* WHAT TO DO
1. In the piece on self-confidence below, why might running into an object with your face mean you have saved a life? Answer in one to three sentences.
2. Reproduce word for word the part of the piece on self-confidence below that begins at the words "We also all" and ends after the words "be particularly unpleasant.".

* EXCERPTED PASSAGE

Being self-confident is a little like having a unicorn. Everyone wants one, it’s very hard to find, and if you have too many unicorns, or too much self confidence, we all want you to shut up about it already.
Everyone has areas in which they are extremely self-confident. For example, I’m very good at making absurd noises when startled and developing Wikipedia-induced paranoia. If we were measuring my confidence in unicorns, I would have several herds when it comes to these specialities. (According to the Internet, a group of unicorns is called a “blessing”. The reason for this is that unicorns are cocky.)
We also all have areas in which we are not at all confident. These are the instances when we think to ourselves, Self, I would rather simultaneously get in a fight with a bear and a shark than do this. In fact, one of the areas in which I’m lacking blessings of unicorns is Stephanie vs. Shark vs. Bear fighting, so when I think that, I know whatever I’m about to start is going to be particularly unpleasant.
You know what? I’m sick of not having any unicorns when it comes to things like Talking to Boys, Cooking, or Anything Involving Locks, so I’m teaching myself to be more confident. Every time I catch myself doubting my abilities, I’m learning to take something away from the experience.
Horrible Situation #1: You are trying to flirt with someone and everything is going terribly wrong. Not just kind of wrong, because it’s easy to recover from that. I’m talking unsalvageable, here. As in, you’re shaking like you have a progressive nervous system disease, during the conversation someone hits you with a frisbee and your pants rip, and then you just start saying strings of nouns with no verbs or prepositions to explain them. That bad. (Not that this has happened to me.) (This has happened to me.)
The Takeaway: Think of all the things you did well. Think about how awesome you were at not sneezing on your crush, or accidentally injuring them. Consider how many nouns you know, which revealed your extensive vocabulary. Realize that the people who threw the frisbee at your head will probably be really nice to you from now on. Smile!
Horrible Situation #2: You run into an object with your face. The expression “it hit me like a ton of bricks” should rarely be taken literally. I have never seen a ton of bricks hit anyone. However, it is not uncommon to see someone hit a ton of bricks, usually with their face or other relatively important body parts. I regularly run into clear things, like doors and windows. It doesn’t do much for one’s self esteem.
The Takeaway: Hey! You probably made someone laugh! And if laughter is the best medicine, as they say, you may have even saved a life. You’ve also started to establish a very reliable sense of where things are, which is a great talent. It’s unlikely you’ll ever run into the same door or wall again! Smile!
Horrible Situation #3: You start to have body image problems. Unfortunately, the world we live in is incredibly shallow. (In a figurative sense. In a literal sense, it’s 6,378 km to the Earth’s core, which is farther than I ever care to walk.) If you’re shorter, fatter, homelier, or leprosy-er than Heidi Klum, it’s likely that you’ve experienced the terrible feeling that goes along with bad body image.
The Takeaway: Have you ever thought about how freaky intestines are? An adult male has 28 feet of them wrapped up inside. Even people who are physically perfect on the outside get disgusted with themselves when they think about how completely gross internal organs are. So the lesson here is that it’s what’s on the outside that counts, and as long as what’s on the outside isn’t guts, you really can’t be that horrifying. Smile!
Horrible Situation #4: You look into the bathroom mirror after having a conversation and you realize you’ve had a booger on your face or something green in your teeth the whole time. Maybe you have a cold which has caused your sinuses to become so clogged there’s nowhere for boogers to go but out. Maybe you have teeth like those of the venus flytrap, so things can get in but they can never come out. Whatever the reason, the fact remains that the entire time you were chatting, you had a slimy, giant faux pas on your face the whole time.
The Takeaway: There’s no upside for this one. The sad truth is that your life is over. No one will ever love you. Sorry about that. Smile!

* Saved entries
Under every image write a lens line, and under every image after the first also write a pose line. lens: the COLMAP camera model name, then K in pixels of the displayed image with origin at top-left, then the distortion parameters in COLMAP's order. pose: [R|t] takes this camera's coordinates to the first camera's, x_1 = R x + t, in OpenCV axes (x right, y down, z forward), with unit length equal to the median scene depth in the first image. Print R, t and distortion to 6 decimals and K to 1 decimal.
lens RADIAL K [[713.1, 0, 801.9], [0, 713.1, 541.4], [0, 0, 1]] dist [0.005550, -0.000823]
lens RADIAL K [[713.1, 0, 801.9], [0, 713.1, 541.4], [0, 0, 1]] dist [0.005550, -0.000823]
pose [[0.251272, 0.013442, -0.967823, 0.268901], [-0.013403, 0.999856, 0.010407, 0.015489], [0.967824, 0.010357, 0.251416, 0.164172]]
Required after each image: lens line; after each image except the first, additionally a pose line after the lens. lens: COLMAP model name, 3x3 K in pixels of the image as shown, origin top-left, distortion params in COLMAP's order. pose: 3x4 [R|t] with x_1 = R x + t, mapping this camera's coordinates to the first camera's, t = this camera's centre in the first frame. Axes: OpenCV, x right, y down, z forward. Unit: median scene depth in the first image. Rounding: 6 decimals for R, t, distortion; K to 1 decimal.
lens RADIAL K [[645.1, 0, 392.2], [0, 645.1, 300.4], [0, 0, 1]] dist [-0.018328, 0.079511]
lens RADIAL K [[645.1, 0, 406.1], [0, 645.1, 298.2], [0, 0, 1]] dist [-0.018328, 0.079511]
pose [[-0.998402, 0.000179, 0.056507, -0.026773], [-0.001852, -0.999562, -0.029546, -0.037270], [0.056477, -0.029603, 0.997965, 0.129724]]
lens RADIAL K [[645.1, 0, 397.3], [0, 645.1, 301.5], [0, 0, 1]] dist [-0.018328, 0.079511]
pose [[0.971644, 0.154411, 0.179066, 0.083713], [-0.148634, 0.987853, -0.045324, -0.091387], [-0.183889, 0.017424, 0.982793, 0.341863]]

* ANSWERS BY ITEM NUMBER
1. You probably made someone laugh, and if laughter is the best medicine, as they say, that laugh may have saved a life.

2.
We also all have areas in which we are not at all confident. These are the instances when we think to ourselves, Self, I would rather simultaneously get in a fight with a bear and a shark than do this. In fact, one of the areas in which I’m lacking blessings of unicorns is Stephanie vs. Shark vs. Bear fighting, so when I think that, I know whatever I’m about to start is going to be particularly unpleasant.